I knew it! He thought. I shouldn’t have gone off and left her. He started watching for her tracks when he noticed that there was a new set of tracks. He thought that it must be a man from the size of the foot. Why hadn’t heard anything when he was off the trail. The sounds of this new person passing, must have been muffled by the brush, he thought. The new tracks lead to where Mandy had been sitting. They stopped, then went on. Hugo had a hard time finding Mandy’s prints, but finally decided that they went over the side of the ridge to the north.
He quickly followed them as best he could through the brush for about thirty yards.
“Who’s there?” It was Mandy.
“Mandy!” Hugo cried.
“Jesus, Hue. I’m trying to pee. Can I have a little privacy.”
“Sorry, sorry.” He breathed a sigh of relief and headed back to the trail. He walked back up the ridge, around the next corner, but didn’t find the man who had made the tracks. They continued up the trail.
He returned just as Mandy came out of the bushes.

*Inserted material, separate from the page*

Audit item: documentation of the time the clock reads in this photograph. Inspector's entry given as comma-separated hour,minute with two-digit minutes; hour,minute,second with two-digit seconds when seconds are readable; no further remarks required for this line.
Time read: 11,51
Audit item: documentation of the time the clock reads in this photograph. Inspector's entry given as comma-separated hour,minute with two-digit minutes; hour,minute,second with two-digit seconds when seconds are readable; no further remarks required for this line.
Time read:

“I think that we should go.” Hugo said as he rejoined her.
“Okay,” she said. “Why did you come crashing through the bushes at me?”

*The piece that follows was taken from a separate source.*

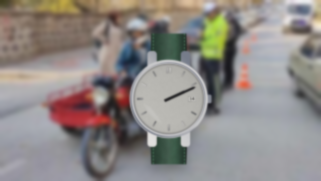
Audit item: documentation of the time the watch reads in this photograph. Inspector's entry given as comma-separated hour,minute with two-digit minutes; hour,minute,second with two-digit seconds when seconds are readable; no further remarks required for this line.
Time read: 2,11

“I’m sorry about that. There is an extra set of prints,” he pointed. “I didn’t know what had happened to you. I think that we should head down,” he said again.
“What about Dr. Bonanza?”
“I followed the trail out to a tree, then back to the trail about a hundred yards down. Apparently he had to pee as well.” He waited for her to go first. “I’ll follow you, just incase.”
“Incase of what?” she asked.
He looked up the trail. “Incase that guy comes back.”
“What guy?” She said. “The guy who is going for a hike out here at the same time that we are?”
“Well, yea.”
“It is the weekend, you know. Other people have done stranger things that go for a hike out in the refuge.”
He grimaced. “I know, but just humor me.”
She shrugged and headed down the trail.
They passed the place where Bonanza’s prints regained the trail. He slowed to have another look and decided that they did indeed head down the trail. His mind wandered back to the other person. It seemed awfully strange that he would pass just as both of them were off the trail. Now he shrugged. I guess that he had to pass us sometime. We just didn’t pass him.
Chapter 17
Hugo watched for anymore strange signs on the trail but didn’t find any. He paid particular attention to the intersection of the loop, but there were no prints at all from that direction.
When they arrived back at the pick-up, Bonanza sat on the tailgate, his legs swining as he drank yet another beer.
“Where they hell have you two been?” Dr. Bonanza asked as they arrived.
“Where have we been?” Hugo said.
“Where have you been?” Mandy interrupted. “We thought that you probably fell off the hill and rolled all the way down to the visitor center.”
Bonanza scoffed. “See anything interesting?” He said.
Hugo had almost forgotten about the tree what with all the other excitement. He told Bonanza about the tree. He didn’t seem too impressed, but assented that they might take a look at Torture rock. “The name sounds promising, at least,” he said.